What the exercise asks - Every entry needs to appear again exactly as written below.
====== Task material ======
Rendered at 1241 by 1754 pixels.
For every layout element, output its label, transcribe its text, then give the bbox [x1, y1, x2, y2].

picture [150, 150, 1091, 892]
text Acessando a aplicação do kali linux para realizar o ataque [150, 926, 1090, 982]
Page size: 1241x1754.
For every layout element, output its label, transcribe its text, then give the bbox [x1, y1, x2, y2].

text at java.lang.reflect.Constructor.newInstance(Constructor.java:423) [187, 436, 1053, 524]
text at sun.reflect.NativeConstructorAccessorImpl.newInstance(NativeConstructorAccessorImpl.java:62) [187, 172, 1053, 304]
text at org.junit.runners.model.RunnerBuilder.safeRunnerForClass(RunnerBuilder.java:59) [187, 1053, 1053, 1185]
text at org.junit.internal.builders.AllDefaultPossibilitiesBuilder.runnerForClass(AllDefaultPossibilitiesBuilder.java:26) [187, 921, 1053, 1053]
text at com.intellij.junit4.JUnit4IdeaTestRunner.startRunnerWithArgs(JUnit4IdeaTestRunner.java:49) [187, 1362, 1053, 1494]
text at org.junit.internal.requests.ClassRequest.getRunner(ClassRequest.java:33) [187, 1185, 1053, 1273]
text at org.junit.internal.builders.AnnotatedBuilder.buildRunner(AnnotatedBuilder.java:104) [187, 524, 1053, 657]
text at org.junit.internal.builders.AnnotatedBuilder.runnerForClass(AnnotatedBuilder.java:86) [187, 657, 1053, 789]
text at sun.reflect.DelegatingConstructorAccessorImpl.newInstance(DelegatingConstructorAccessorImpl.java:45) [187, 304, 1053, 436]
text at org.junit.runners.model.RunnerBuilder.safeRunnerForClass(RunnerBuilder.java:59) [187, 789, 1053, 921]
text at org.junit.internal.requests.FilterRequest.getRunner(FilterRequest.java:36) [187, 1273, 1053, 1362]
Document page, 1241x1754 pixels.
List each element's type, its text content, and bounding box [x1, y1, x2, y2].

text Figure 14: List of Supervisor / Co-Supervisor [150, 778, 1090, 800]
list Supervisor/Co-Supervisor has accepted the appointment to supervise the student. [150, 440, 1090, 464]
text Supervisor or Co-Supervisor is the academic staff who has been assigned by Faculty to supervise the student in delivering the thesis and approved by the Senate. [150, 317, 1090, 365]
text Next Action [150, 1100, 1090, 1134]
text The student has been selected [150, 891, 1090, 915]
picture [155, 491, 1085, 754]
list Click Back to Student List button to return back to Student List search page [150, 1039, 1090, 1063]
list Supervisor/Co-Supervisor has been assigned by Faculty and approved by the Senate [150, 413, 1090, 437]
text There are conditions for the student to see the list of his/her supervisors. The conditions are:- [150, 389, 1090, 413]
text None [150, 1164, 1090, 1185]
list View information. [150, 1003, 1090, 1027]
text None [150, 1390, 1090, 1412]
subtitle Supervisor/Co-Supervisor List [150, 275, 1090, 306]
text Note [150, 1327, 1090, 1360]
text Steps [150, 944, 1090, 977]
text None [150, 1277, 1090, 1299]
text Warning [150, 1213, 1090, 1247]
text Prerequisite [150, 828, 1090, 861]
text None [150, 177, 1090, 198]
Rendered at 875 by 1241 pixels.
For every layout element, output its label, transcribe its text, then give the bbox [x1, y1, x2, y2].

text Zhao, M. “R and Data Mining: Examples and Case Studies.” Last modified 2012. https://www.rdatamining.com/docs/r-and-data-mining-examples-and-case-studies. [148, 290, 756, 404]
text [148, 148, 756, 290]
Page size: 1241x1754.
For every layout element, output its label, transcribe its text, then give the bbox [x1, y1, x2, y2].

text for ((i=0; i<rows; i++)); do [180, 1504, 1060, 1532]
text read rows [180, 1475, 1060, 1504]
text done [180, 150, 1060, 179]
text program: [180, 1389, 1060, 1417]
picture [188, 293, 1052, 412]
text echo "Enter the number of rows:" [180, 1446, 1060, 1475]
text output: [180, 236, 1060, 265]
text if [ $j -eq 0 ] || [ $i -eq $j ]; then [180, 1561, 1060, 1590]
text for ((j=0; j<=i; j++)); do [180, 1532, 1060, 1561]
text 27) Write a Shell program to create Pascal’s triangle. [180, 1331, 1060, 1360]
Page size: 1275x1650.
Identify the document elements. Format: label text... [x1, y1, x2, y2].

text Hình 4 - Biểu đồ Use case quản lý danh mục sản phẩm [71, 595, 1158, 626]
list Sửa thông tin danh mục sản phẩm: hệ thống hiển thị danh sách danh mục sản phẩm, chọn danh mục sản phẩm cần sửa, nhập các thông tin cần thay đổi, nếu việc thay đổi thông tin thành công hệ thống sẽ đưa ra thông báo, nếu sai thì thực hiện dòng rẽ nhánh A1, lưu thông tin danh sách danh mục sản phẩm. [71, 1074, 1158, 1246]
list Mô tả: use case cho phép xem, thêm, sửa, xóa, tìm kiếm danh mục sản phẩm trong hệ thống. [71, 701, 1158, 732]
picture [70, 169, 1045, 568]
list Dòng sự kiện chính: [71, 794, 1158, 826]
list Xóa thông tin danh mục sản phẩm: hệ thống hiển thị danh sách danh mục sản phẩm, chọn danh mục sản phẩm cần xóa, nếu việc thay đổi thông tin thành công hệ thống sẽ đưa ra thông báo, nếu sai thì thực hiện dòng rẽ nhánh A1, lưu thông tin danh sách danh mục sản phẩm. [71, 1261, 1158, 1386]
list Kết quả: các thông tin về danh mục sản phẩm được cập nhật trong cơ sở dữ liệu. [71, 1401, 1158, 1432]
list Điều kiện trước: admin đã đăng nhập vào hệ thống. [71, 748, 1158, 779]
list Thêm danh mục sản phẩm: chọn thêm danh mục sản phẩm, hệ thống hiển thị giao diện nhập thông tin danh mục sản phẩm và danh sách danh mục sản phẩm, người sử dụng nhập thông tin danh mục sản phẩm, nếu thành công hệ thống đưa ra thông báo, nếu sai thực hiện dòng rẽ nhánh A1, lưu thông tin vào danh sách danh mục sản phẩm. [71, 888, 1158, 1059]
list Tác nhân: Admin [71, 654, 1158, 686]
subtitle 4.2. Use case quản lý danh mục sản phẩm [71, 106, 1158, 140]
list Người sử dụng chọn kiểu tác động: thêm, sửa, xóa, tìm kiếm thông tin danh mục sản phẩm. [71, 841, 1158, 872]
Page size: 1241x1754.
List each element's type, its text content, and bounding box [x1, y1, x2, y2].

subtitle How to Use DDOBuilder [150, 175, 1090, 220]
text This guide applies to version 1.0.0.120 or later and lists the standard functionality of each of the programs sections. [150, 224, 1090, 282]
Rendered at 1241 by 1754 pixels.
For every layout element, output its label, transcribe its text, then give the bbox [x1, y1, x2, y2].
======
Answer below -
Rendered at 1241 by 1754 pixels.
For every layout element, output its label, transcribe its text, then give the bbox [x1, y1, x2, y2].

picture [150, 150, 1091, 892]
text Acessando a aplicação do kali linux para realizar o ataque [150, 926, 1090, 982]
Page size: 1241x1754.
For every layout element, output its label, transcribe its text, then give the bbox [x1, y1, x2, y2].

text at java.lang.reflect.Constructor.newInstance(Constructor.java:423) [187, 436, 1053, 524]
text at sun.reflect.NativeConstructorAccessorImpl.newInstance(NativeConstructorAccessorImpl.java:62) [187, 172, 1053, 304]
text at org.junit.runners.model.RunnerBuilder.safeRunnerForClass(RunnerBuilder.java:59) [187, 1053, 1053, 1185]
text at org.junit.internal.builders.AllDefaultPossibilitiesBuilder.runnerForClass(AllDefaultPossibilitiesBuilder.java:26) [187, 921, 1053, 1053]
text at com.intellij.junit4.JUnit4IdeaTestRunner.startRunnerWithArgs(JUnit4IdeaTestRunner.java:49) [187, 1362, 1053, 1494]
text at org.junit.internal.requests.ClassRequest.getRunner(ClassRequest.java:33) [187, 1185, 1053, 1273]
text at org.junit.internal.builders.AnnotatedBuilder.buildRunner(AnnotatedBuilder.java:104) [187, 524, 1053, 657]
text at org.junit.internal.builders.AnnotatedBuilder.runnerForClass(AnnotatedBuilder.java:86) [187, 657, 1053, 789]
text at sun.reflect.DelegatingConstructorAccessorImpl.newInstance(DelegatingConstructorAccessorImpl.java:45) [187, 304, 1053, 436]
text at org.junit.runners.model.RunnerBuilder.safeRunnerForClass(RunnerBuilder.java:59) [187, 789, 1053, 921]
text at org.junit.internal.requests.FilterRequest.getRunner(FilterRequest.java:36) [187, 1273, 1053, 1362]
Document page, 1241x1754 pixels.
List each element's type, its text content, and bounding box [x1, y1, x2, y2].

text Figure 14: List of Supervisor / Co-Supervisor [150, 778, 1090, 800]
list Supervisor/Co-Supervisor has accepted the appointment to supervise the student. [150, 440, 1090, 464]
text Supervisor or Co-Supervisor is the academic staff who has been assigned by Faculty to supervise the student in delivering the thesis and approved by the Senate. [150, 317, 1090, 365]
text Next Action [150, 1100, 1090, 1134]
text The student has been selected [150, 891, 1090, 915]
picture [155, 491, 1085, 754]
list Click Back to Student List button to return back to Student List search page [150, 1039, 1090, 1063]
list Supervisor/Co-Supervisor has been assigned by Faculty and approved by the Senate [150, 413, 1090, 437]
text There are conditions for the student to see the list of his/her supervisors. The conditions are:- [150, 389, 1090, 413]
text None [150, 1164, 1090, 1185]
list View information. [150, 1003, 1090, 1027]
text None [150, 1390, 1090, 1412]
subtitle Supervisor/Co-Supervisor List [150, 275, 1090, 306]
text Note [150, 1327, 1090, 1360]
text Steps [150, 944, 1090, 977]
text None [150, 1277, 1090, 1299]
text Warning [150, 1213, 1090, 1247]
text Prerequisite [150, 828, 1090, 861]
text None [150, 177, 1090, 198]
Rendered at 875 by 1241 pixels.
For every layout element, output its label, transcribe its text, then give the bbox [x1, y1, x2, y2].

text Zhao, M. “R and Data Mining: Examples and Case Studies.” Last modified 2012. https://www.rdatamining.com/docs/r-and-data-mining-examples-and-case-studies. [148, 290, 756, 404]
text [148, 148, 756, 290]
Page size: 1241x1754.
For every layout element, output its label, transcribe its text, then give the bbox [x1, y1, x2, y2].

text for ((i=0; i<rows; i++)); do [180, 1504, 1060, 1532]
text read rows [180, 1475, 1060, 1504]
text done [180, 150, 1060, 179]
text program: [180, 1389, 1060, 1417]
picture [188, 293, 1052, 412]
text echo "Enter the number of rows:" [180, 1446, 1060, 1475]
text output: [180, 236, 1060, 265]
text if [ $j -eq 0 ] || [ $i -eq $j ]; then [180, 1561, 1060, 1590]
text for ((j=0; j<=i; j++)); do [180, 1532, 1060, 1561]
text 27) Write a Shell program to create Pascal’s triangle. [180, 1331, 1060, 1360]
Page size: 1275x1650.
Identify the document elements. Format: label text... [x1, y1, x2, y2].

text Hình 4 - Biểu đồ Use case quản lý danh mục sản phẩm [71, 595, 1158, 626]
list Sửa thông tin danh mục sản phẩm: hệ thống hiển thị danh sách danh mục sản phẩm, chọn danh mục sản phẩm cần sửa, nhập các thông tin cần thay đổi, nếu việc thay đổi thông tin thành công hệ thống sẽ đưa ra thông báo, nếu sai thì thực hiện dòng rẽ nhánh A1, lưu thông tin danh sách danh mục sản phẩm. [71, 1074, 1158, 1246]
list Mô tả: use case cho phép xem, thêm, sửa, xóa, tìm kiếm danh mục sản phẩm trong hệ thống. [71, 701, 1158, 732]
picture [70, 169, 1045, 568]
list Dòng sự kiện chính: [71, 794, 1158, 826]
list Xóa thông tin danh mục sản phẩm: hệ thống hiển thị danh sách danh mục sản phẩm, chọn danh mục sản phẩm cần xóa, nếu việc thay đổi thông tin thành công hệ thống sẽ đưa ra thông báo, nếu sai thì thực hiện dòng rẽ nhánh A1, lưu thông tin danh sách danh mục sản phẩm. [71, 1261, 1158, 1386]
list Kết quả: các thông tin về danh mục sản phẩm được cập nhật trong cơ sở dữ liệu. [71, 1401, 1158, 1432]
list Điều kiện trước: admin đã đăng nhập vào hệ thống. [71, 748, 1158, 779]
list Thêm danh mục sản phẩm: chọn thêm danh mục sản phẩm, hệ thống hiển thị giao diện nhập thông tin danh mục sản phẩm và danh sách danh mục sản phẩm, người sử dụng nhập thông tin danh mục sản phẩm, nếu thành công hệ thống đưa ra thông báo, nếu sai thực hiện dòng rẽ nhánh A1, lưu thông tin vào danh sách danh mục sản phẩm. [71, 888, 1158, 1059]
list Tác nhân: Admin [71, 654, 1158, 686]
subtitle 4.2. Use case quản lý danh mục sản phẩm [71, 106, 1158, 140]
list Người sử dụng chọn kiểu tác động: thêm, sửa, xóa, tìm kiếm thông tin danh mục sản phẩm. [71, 841, 1158, 872]
Page size: 1241x1754.
List each element's type, its text content, and bounding box [x1, y1, x2, y2].

subtitle How to Use DDOBuilder [150, 175, 1090, 220]
text This guide applies to version 1.0.0.120 or later and lists the standard functionality of each of the programs sections. [150, 224, 1090, 282]
Rendered at 1241 by 1754 pixels.
For every layout element, output its label, transcribe its text, then give the bbox [x1, y1, x2, y2].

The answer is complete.